#### [지시 사항]
목록의 모든 줄을 한 글자도 바꾸지 말고 그대로 옮겨 적으세요. 그림은 답에서 빼 주세요.

———

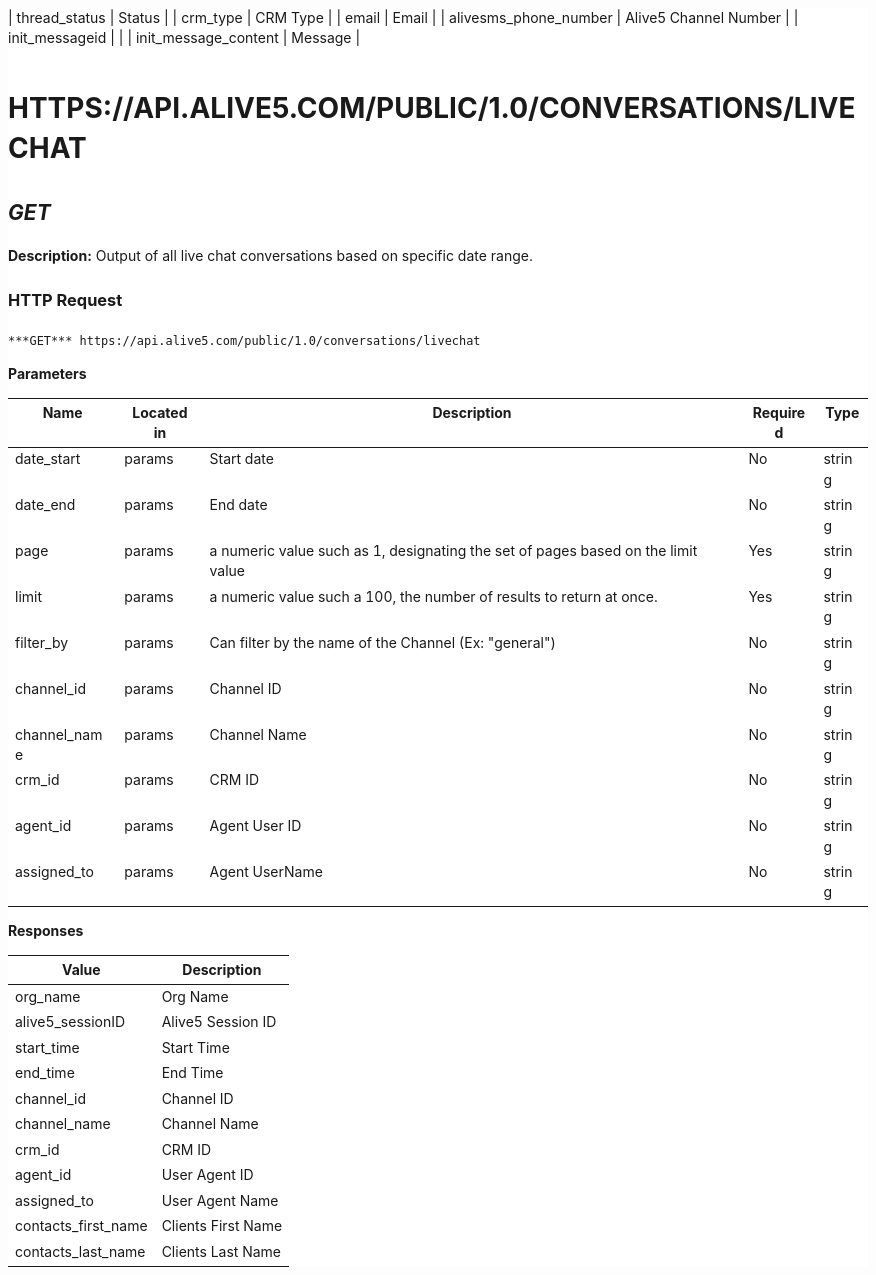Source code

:| thread_status | Status |
| crm_type | CRM Type |
| email | Email |
| alivesms_phone_number | Alive5 Channel Number |
| init_messageid |  |
| init_message_content | Message |

# HTTPS://API.ALIVE5.COM/PUBLIC/1.0/CONVERSATIONS/LIVECHAT
## ***GET*** 

**Description:**  Output of all live chat conversations based on specific date range.

### HTTP Request 
`***GET*** https://api.alive5.com/public/1.0/conversations/livechat` 

**Parameters**

| Name | Located in | Description | Required | Type |
| ---- | ---------- | ----------- | -------- | ---- |
| date_start | params | Start date | No | string |
| date_end | params | End date | No | string |
| page | params | a numeric value such as 1, designating the set of pages based on the limit value | Yes | string |
| limit | params | a numeric value such a 100, the number of results to return at once. | Yes | string |
| filter_by | params | Can filter by the name of the Channel (Ex: "general") | No | string |
| channel_id | params | Channel ID | No | string |
| channel_name | params | Channel Name | No | string |
| crm_id | params | CRM ID | No | string |
| agent_id | params | Agent User ID | No | string |
| assigned_to | params | Agent UserName | No | string |

**Responses**

| Value | Description |
| ---- | ----------- |
| org_name | Org Name |
| alive5_sessionID | Alive5 Session ID |
| start_time | Start Time |
| end_time | End Time |
| channel_id | Channel ID |
| channel_name | Channel Name |
| crm_id | CRM ID |
| agent_id | User Agent ID |
| assigned_to | User Agent Name |
| contacts_first_name | Clients First Name |
| contacts_last_name | Clients Last Name |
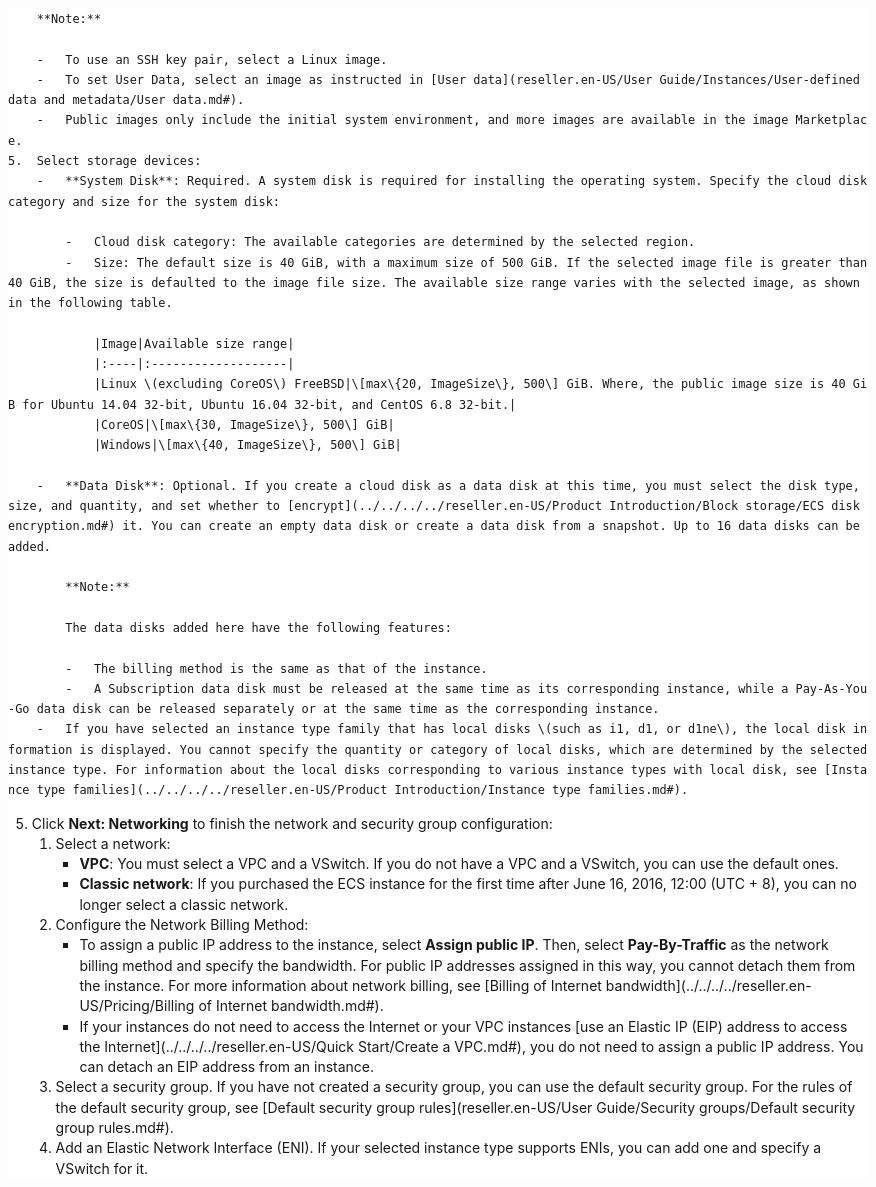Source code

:        **Note:** 

        -   To use an SSH key pair, select a Linux image.
        -   To set User Data, select an image as instructed in [User data](reseller.en-US/User Guide/Instances/User-defined data and metadata/User data.md#).
        -   Public images only include the initial system environment, and more images are available in the image Marketplace.
    5.  Select storage devices: 
        -   **System Disk**: Required. A system disk is required for installing the operating system. Specify the cloud disk category and size for the system disk:

            -   Cloud disk category: The available categories are determined by the selected region.
            -   Size: The default size is 40 GiB, with a maximum size of 500 GiB. If the selected image file is greater than 40 GiB, the size is defaulted to the image file size. The available size range varies with the selected image, as shown in the following table.

                |Image|Available size range|
                |:----|:-------------------|
                |Linux \(excluding CoreOS\) FreeBSD|\[max\{20, ImageSize\}, 500\] GiB. Where, the public image size is 40 GiB for Ubuntu 14.04 32-bit, Ubuntu 16.04 32-bit, and CentOS 6.8 32-bit.|
                |CoreOS|\[max\{30, ImageSize\}, 500\] GiB|
                |Windows|\[max\{40, ImageSize\}, 500\] GiB|

        -   **Data Disk**: Optional. If you create a cloud disk as a data disk at this time, you must select the disk type, size, and quantity, and set whether to [encrypt](../../../../reseller.en-US/Product Introduction/Block storage/ECS disk encryption.md#) it. You can create an empty data disk or create a data disk from a snapshot. Up to 16 data disks can be added.

            **Note:** 

            The data disks added here have the following features:

            -   The billing method is the same as that of the instance.
            -   A Subscription data disk must be released at the same time as its corresponding instance, while a Pay-As-You-Go data disk can be released separately or at the same time as the corresponding instance.
        -   If you have selected an instance type family that has local disks \(such as i1, d1, or d1ne\), the local disk information is displayed. You cannot specify the quantity or category of local disks, which are determined by the selected instance type. For information about the local disks corresponding to various instance types with local disk, see [Instance type families](../../../../reseller.en-US/Product Introduction/Instance type families.md#).

5.  Click **Next: Networking** to finish the network and security group configuration: 
    1.  Select a network: 
        -   **VPC**: You must select a VPC and a VSwitch. If you do not have a VPC and a VSwitch, you can use the default ones.
        -   **Classic network**: If you purchased the ECS instance for the first time after June 16, 2016, 12:00 \(UTC + 8\), you can no longer select a classic network.
    2.  Configure the Network Billing Method: 
        -   To assign a public IP address to the instance, select **Assign public IP**. Then, select **Pay-By-Traffic** as the network billing method and specify the bandwidth. For public IP addresses assigned in this way, you cannot detach them from the instance. For more information about network billing, see [Billing of Internet bandwidth](../../../../reseller.en-US/Pricing/Billing of Internet bandwidth.md#).
        -   If your instances do not need to access the Internet or your VPC instances [use an Elastic IP \(EIP\) address to access the Internet](../../../../reseller.en-US/Quick Start/Create a VPC.md#), you do not need to assign a public IP address. You can detach an EIP address from an instance.
    3.  Select a security group. If you have not created a security group, you can use the default security group. For the rules of the default security group, see [Default security group rules](reseller.en-US/User Guide/Security groups/Default security group rules.md#). 
    4.  Add an Elastic Network Interface \(ENI\). If your selected instance type supports ENIs, you can add one and specify a VSwitch for it.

———

#### [아래 답변]
Source code

:| thread_status | Status |
| crm_type | CRM Type |
| email | Email |
| alivesms_phone_number | Alive5 Channel Number |
| init_messageid |  |
| init_message_content | Message |

# HTTPS://API.ALIVE5.COM/PUBLIC/1.0/CONVERSATIONS/LIVECHAT
## ***GET*** 

**Description:**  Output of all live chat conversations based on specific date range.

### HTTP Request 
`***GET*** https://api.alive5.com/public/1.0/conversations/livechat` 

**Parameters**

| Name | Located in | Description | Required | Type |
| ---- | ---------- | ----------- | -------- | ---- |
| date_start | params | Start date | No | string |
| date_end | params | End date | No | string |
| page | params | a numeric value such as 1, designating the set of pages based on the limit value | Yes | string |
| limit | params | a numeric value such a 100, the number of results to return at once. | Yes | string |
| filter_by | params | Can filter by the name of the Channel (Ex: "general") | No | string |
| channel_id | params | Channel ID | No | string |
| channel_name | params | Channel Name | No | string |
| crm_id | params | CRM ID | No | string |
| agent_id | params | Agent User ID | No | string |
| assigned_to | params | Agent UserName | No | string |

**Responses**

| Value | Description |
| ---- | ----------- |
| org_name | Org Name |
| alive5_sessionID | Alive5 Session ID |
| start_time | Start Time |
| end_time | End Time |
| channel_id | Channel ID |
| channel_name | Channel Name |
| crm_id | CRM ID |
| agent_id | User Agent ID |
| assigned_to | User Agent Name |
| contacts_first_name | Clients First Name |
| contacts_last_name | Clients Last Name |
Source code

:        **Note:** 

        -   To use an SSH key pair, select a Linux image.
        -   To set User Data, select an image as instructed in [User data](reseller.en-US/User Guide/Instances/User-defined data and metadata/User data.md#).
        -   Public images only include the initial system environment, and more images are available in the image Marketplace.
    5.  Select storage devices: 
        -   **System Disk**: Required. A system disk is required for installing the operating system. Specify the cloud disk category and size for the system disk:

            -   Cloud disk category: The available categories are determined by the selected region.
            -   Size: The default size is 40 GiB, with a maximum size of 500 GiB. If the selected image file is greater than 40 GiB, the size is defaulted to the image file size. The available size range varies with the selected image, as shown in the following table.

                |Image|Available size range|
                |:----|:-------------------|
                |Linux \(excluding CoreOS\) FreeBSD|\[max\{20, ImageSize\}, 500\] GiB. Where, the public image size is 40 GiB for Ubuntu 14.04 32-bit, Ubuntu 16.04 32-bit, and CentOS 6.8 32-bit.|
                |CoreOS|\[max\{30, ImageSize\}, 500\] GiB|
                |Windows|\[max\{40, ImageSize\}, 500\] GiB|

        -   **Data Disk**: Optional. If you create a cloud disk as a data disk at this time, you must select the disk type, size, and quantity, and set whether to [encrypt](../../../../reseller.en-US/Product Introduction/Block storage/ECS disk encryption.md#) it. You can create an empty data disk or create a data disk from a snapshot. Up to 16 data disks can be added.

            **Note:** 

            The data disks added here have the following features:

            -   The billing method is the same as that of the instance.
            -   A Subscription data disk must be released at the same time as its corresponding instance, while a Pay-As-You-Go data disk can be released separately or at the same time as the corresponding instance.
        -   If you have selected an instance type family that has local disks \(such as i1, d1, or d1ne\), the local disk information is displayed. You cannot specify the quantity or category of local disks, which are determined by the selected instance type. For information about the local disks corresponding to various instance types with local disk, see [Instance type families](../../../../reseller.en-US/Product Introduction/Instance type families.md#).

5.  Click **Next: Networking** to finish the network and security group configuration: 
    1.  Select a network: 
        -   **VPC**: You must select a VPC and a VSwitch. If you do not have a VPC and a VSwitch, you can use the default ones.
        -   **Classic network**: If you purchased the ECS instance for the first time after June 16, 2016, 12:00 \(UTC + 8\), you can no longer select a classic network.
    2.  Configure the Network Billing Method: 
        -   To assign a public IP address to the instance, select **Assign public IP**. Then, select **Pay-By-Traffic** as the network billing method and specify the bandwidth. For public IP addresses assigned in this way, you cannot detach them from the instance. For more information about network billing, see [Billing of Internet bandwidth](../../../../reseller.en-US/Pricing/Billing of Internet bandwidth.md#).
        -   If your instances do not need to access the Internet or your VPC instances [use an Elastic IP \(EIP\) address to access the Internet](../../../../reseller.en-US/Quick Start/Create a VPC.md#), you do not need to assign a public IP address. You can detach an EIP address from an instance.
    3.  Select a security group. If you have not created a security group, you can use the default security group. For the rules of the default security group, see [Default security group rules](reseller.en-US/User Guide/Security groups/Default security group rules.md#). 
    4.  Add an Elastic Network Interface \(ENI\). If your selected instance type supports ENIs, you can add one and specify a VSwitch for it.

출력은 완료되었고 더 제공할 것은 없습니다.